Opened 17 years ago
Closed 9 years ago
#6536 closed enhancement (maybelater)
Introduce the concept of "read" and "unread" comments for better workflow in the admin
Reported by: | markjaquith | Owned by: | markjaquith |
---|---|---|---|
Milestone: | Priority: | normal | |
Severity: | normal | Version: | 2.5 |
Component: | Comments | Keywords: | needs-patch |
Focuses: | Cc: |
Description
The Moderation Queue is a great way to manage your comment workflow. All comments go in there, and you approve, spam, or delete them. At the end you get a nice little "0" and you know you've dealt with all new comments. This doesn't work for people who don't moderate every comment. They have no idea when they are done, and which comments they have or have not looked at.
I'd like to add a comment_read
column to the comments table. It would be either "1" or "0". There would be a new sub-tab for Comments: "Unread comments (%d)" This page would be just like the Moderation page, except that it would only show comments with comment_read = 0
. This could act as "comment workflow central" for both people who pre-moderate and people who post-moderate. Unapproved comments would have the actions: Approve, Spam and Delete. Approved comments would have the actions: Archive, Spam and Delete. Clicking any of these actions would both carry out that action AND mark that comment as read, making it disappear from the "Unread comments" page. ("Archive" only marks it as read).
Enterprising theme developers could even have this status shown on the public blog, so that people know whether their comments have been seen.
For background on this idea, please see The Comment Inbox
Note that this has benefits for people who moderate every comment, because they can now store comments in the moderation queue (comments they want to remove from the blog, but not delete) without that getting in the way of their comment workflow.
Change History (9)
#2
@
17 years ago
- Owner changed from anonymous to markjaquith
- Status changed from new to assigned
I'd be fine with that approach.
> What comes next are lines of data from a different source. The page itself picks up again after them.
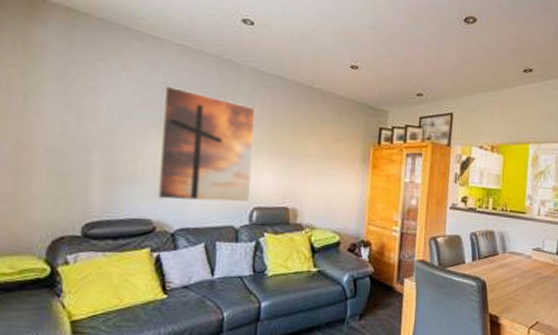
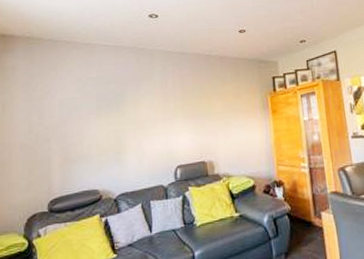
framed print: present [158,85,256,203] -> none [98,78,173,171]

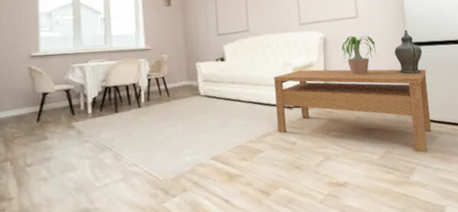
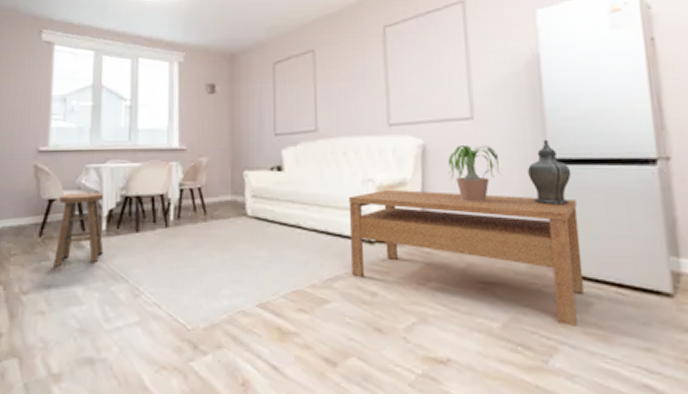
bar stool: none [51,85,91,143] -> present [53,192,104,266]

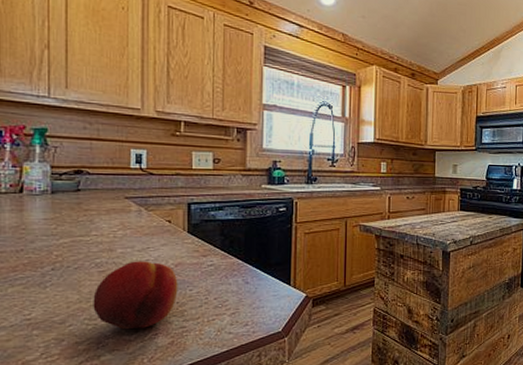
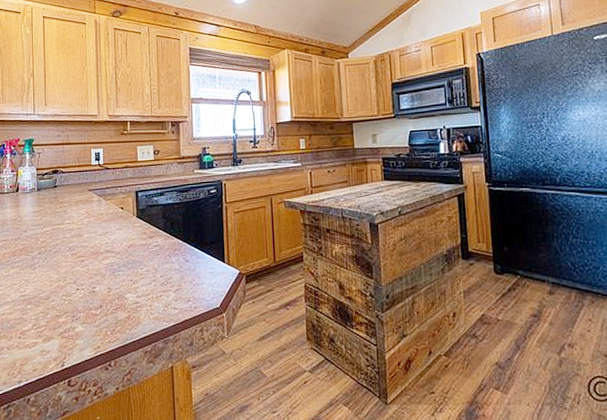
fruit: present [93,261,178,329] -> none [68,244,132,304]

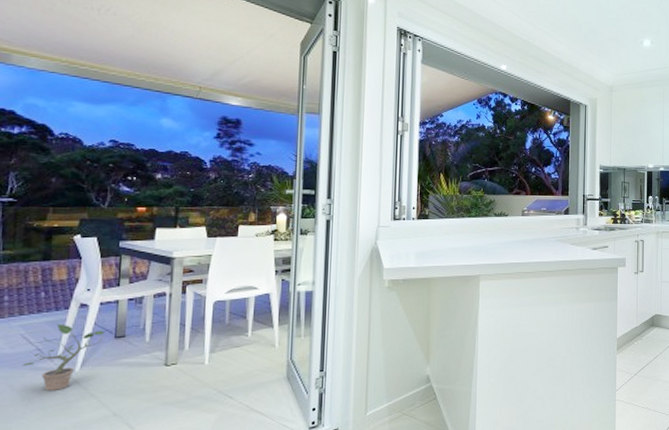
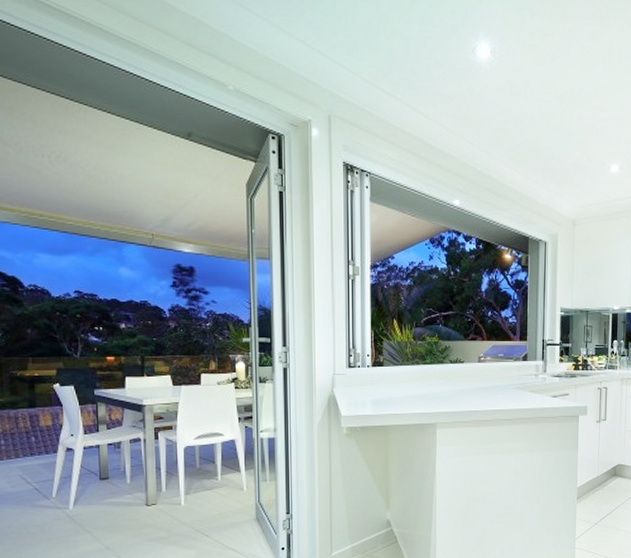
potted plant: present [22,324,104,391] -> none [24,466,90,525]

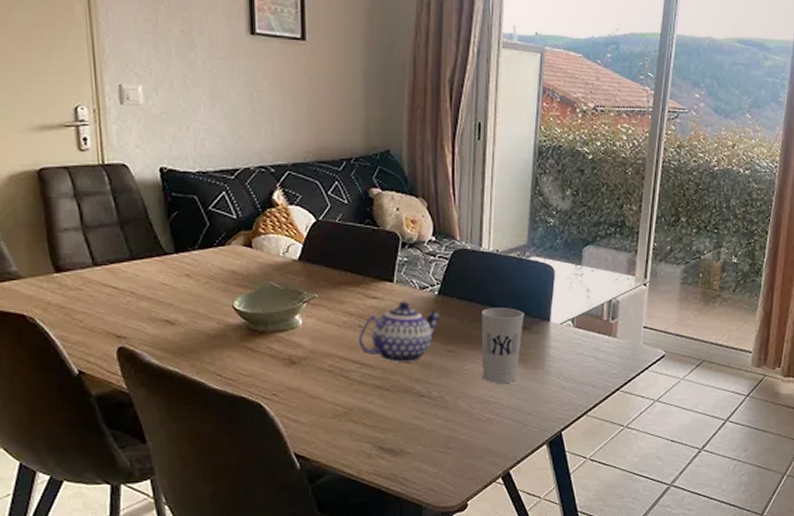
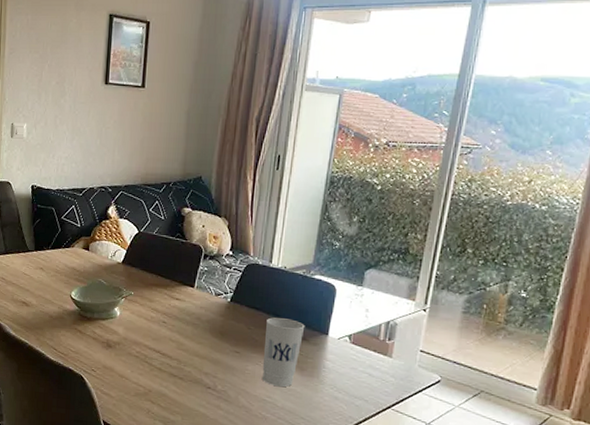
teapot: present [359,301,440,363] -> none [161,304,230,357]

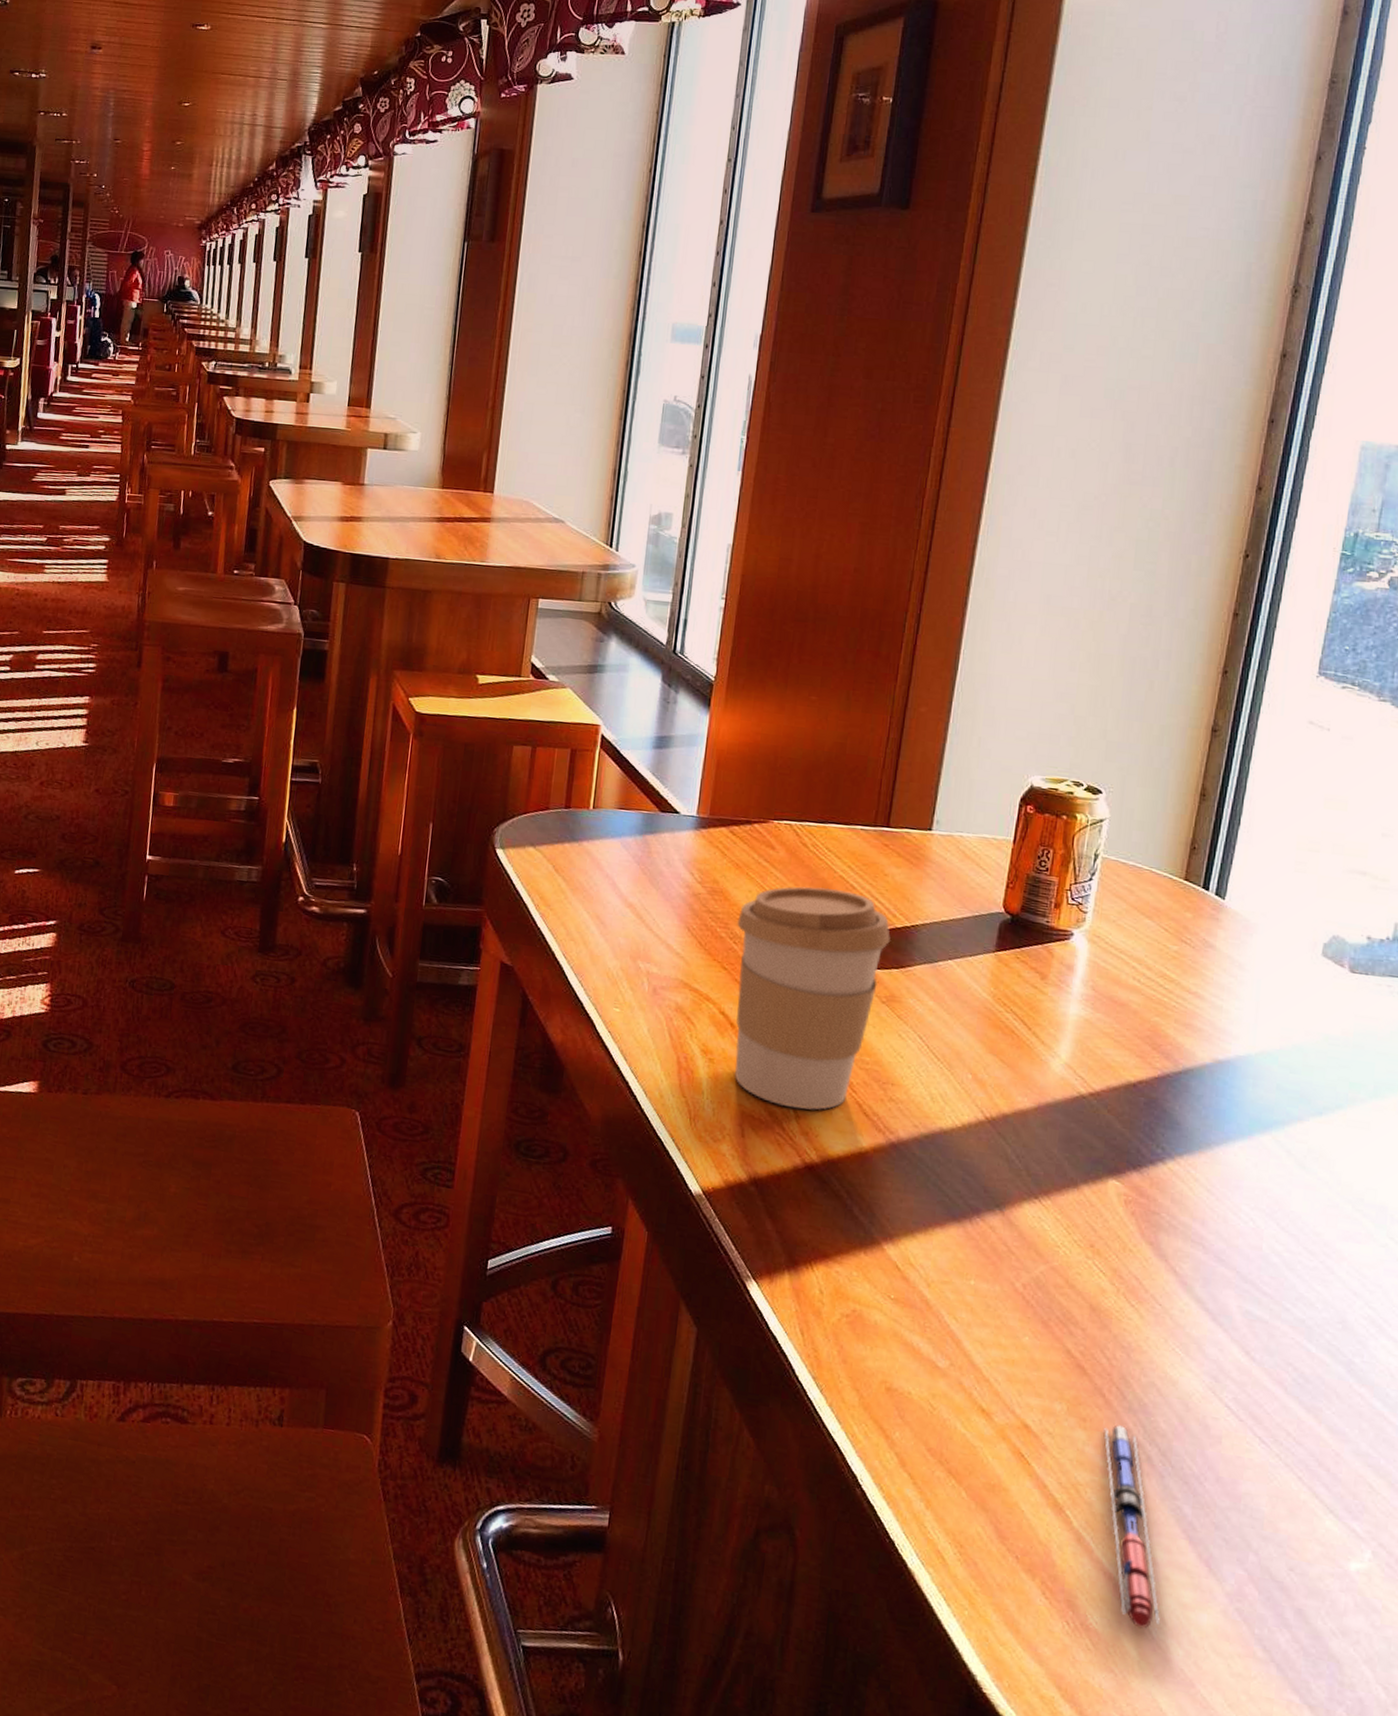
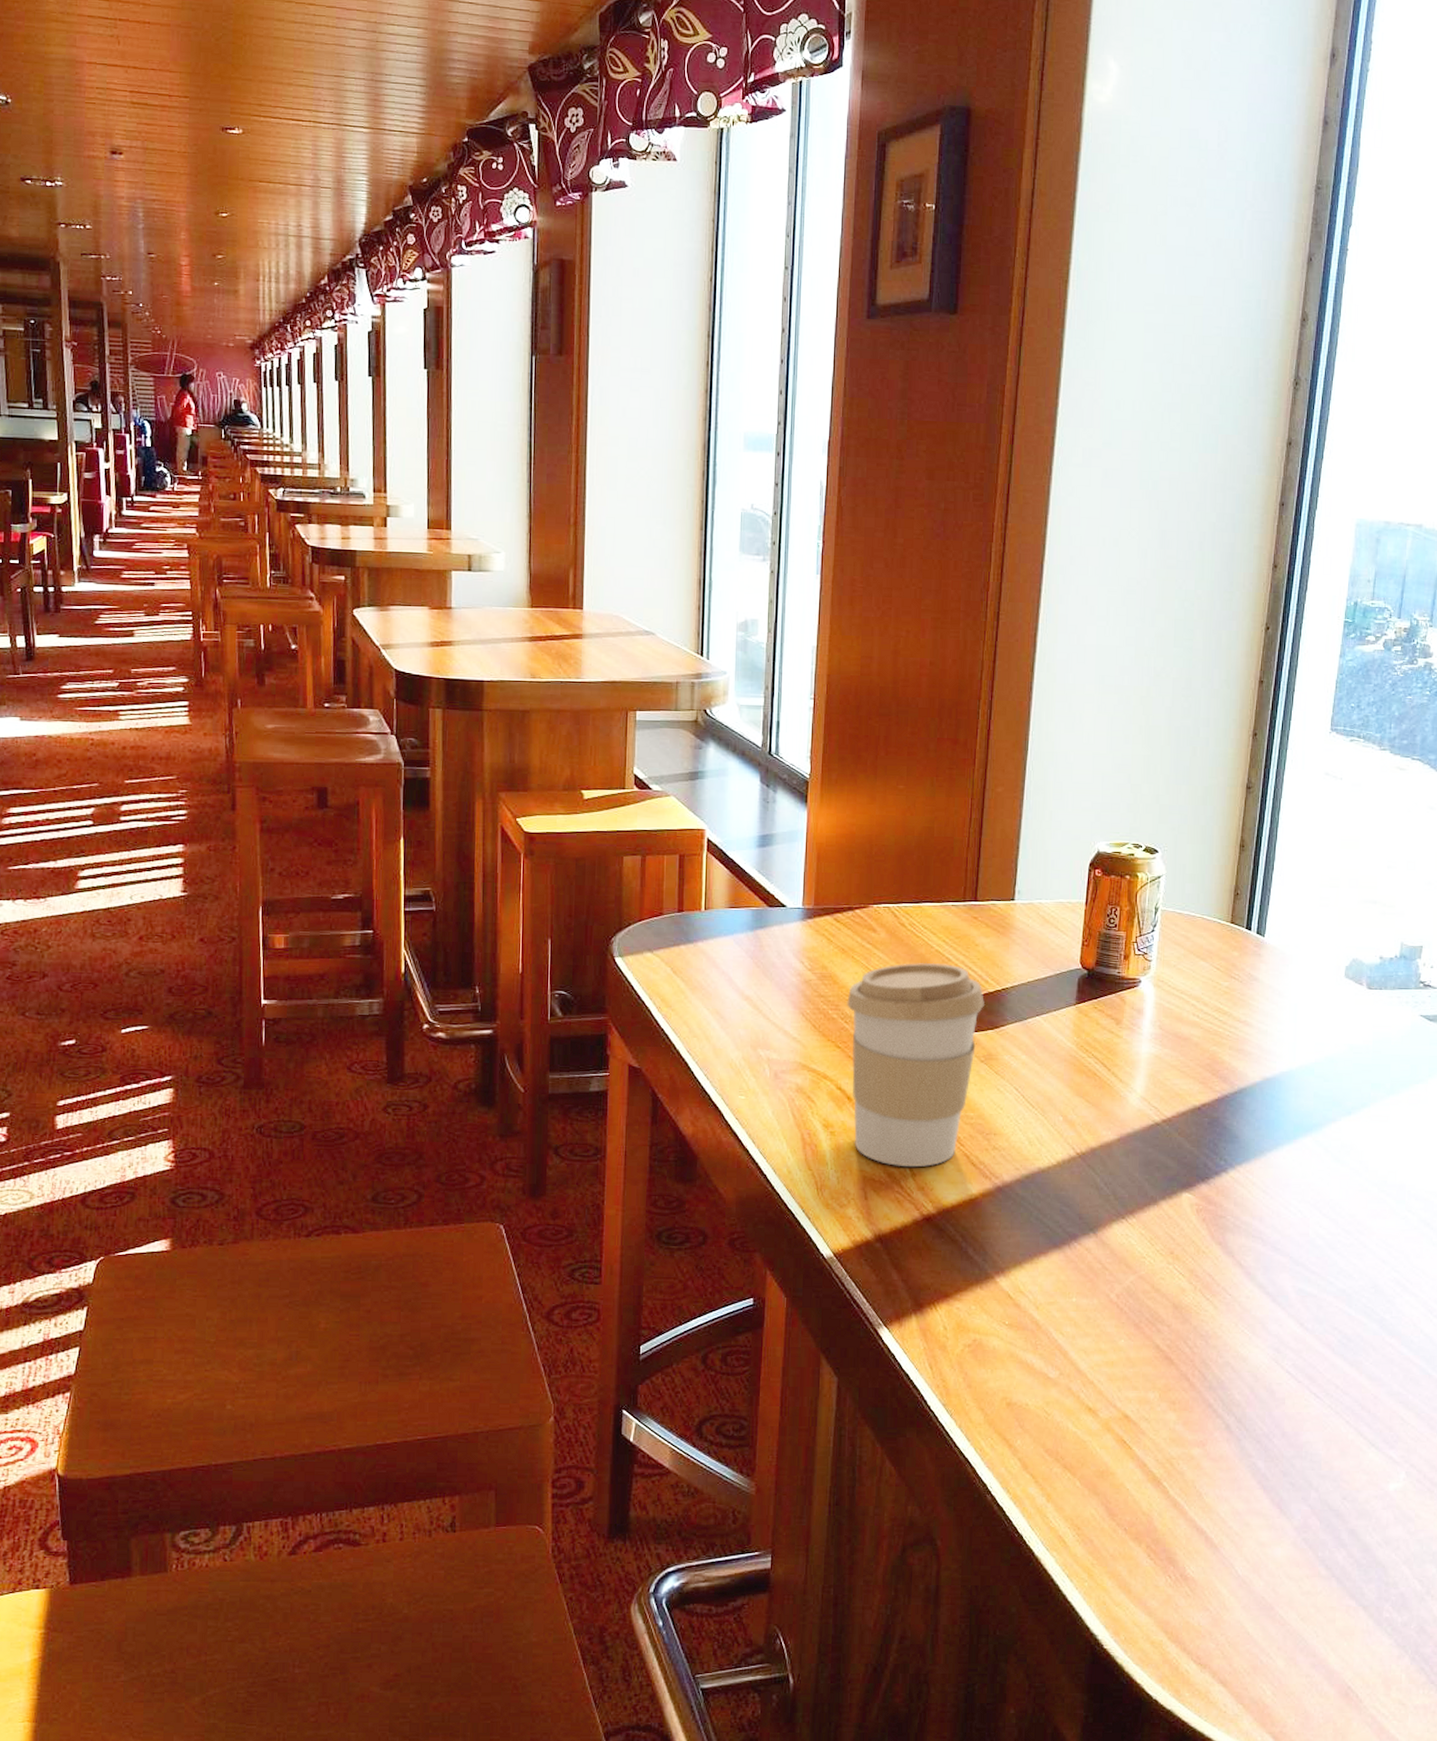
pen: present [1104,1425,1161,1629] -> none [1190,1403,1244,1570]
I've long been in favor of comment meta.
#3
@
15 years ago
- Component changed from Administration to Comments
- Keywords needs-patch added
- Milestone changed from 2.9 to Future Release
this should be on a per user basis, ideally. and stored in a user_meta, once that thing accepts multiple items with same keys.
#4
@
13 years ago
3 years! We have comment meta now. :)
I would really like to have an "Archive" action to get comments I don't want to delete but don't need in the main list out of the way (like CoTweet had).
#5
@
11 years ago
- Cc weston@… added
The concern I have with adding a new global commentmeta
field for read state is the number of new entries this would add to the database. Presuming all non-spam comments all get eventually read, this means an extra commentmeta
entries would always get added for each, so I do not think there would be a space savings for not adding a new column to comments
. Assuming that the read state would be normally queried so that the read state could be displayed with each comment when rendered, this would require an extra JOIN
in comment queries, definitely slowing down the performance of commenting in general. With this consideration, I think adding a new column to the comments
table could be a better approach.
#6
@
11 years ago
Something else that came to mind. Should there be a separate comment read state for each user, instead of (or in addition to) a global read state for each comment? Having user-specific read data would be useful on the frontend to allow each user to keep track of read/unread comments on all blog posts. Having user-specific read states would definitely require commentmeta
(or usermeta
). User-specific read states is probably better for plugin territory, beyond the global read state proposal introduced by this ticket.
#7
@
11 years ago
Andrew Norcross, Tom McFarlin and I played with this kind of idea in our Comments Not Replied To plugin. We took the comment meta approach, though I'd personally be more in favor of adding a new column to the main comments table.
One concern I can see popping up is how to handle multi-author sites. A read
column is great, but it might be useful to know who read the comment. Would it be limited to the post author? While that could work well in some scenarios, it would break apart in others.
Instead of adding an extra column to the comments table, why not handle this in a meta-data table?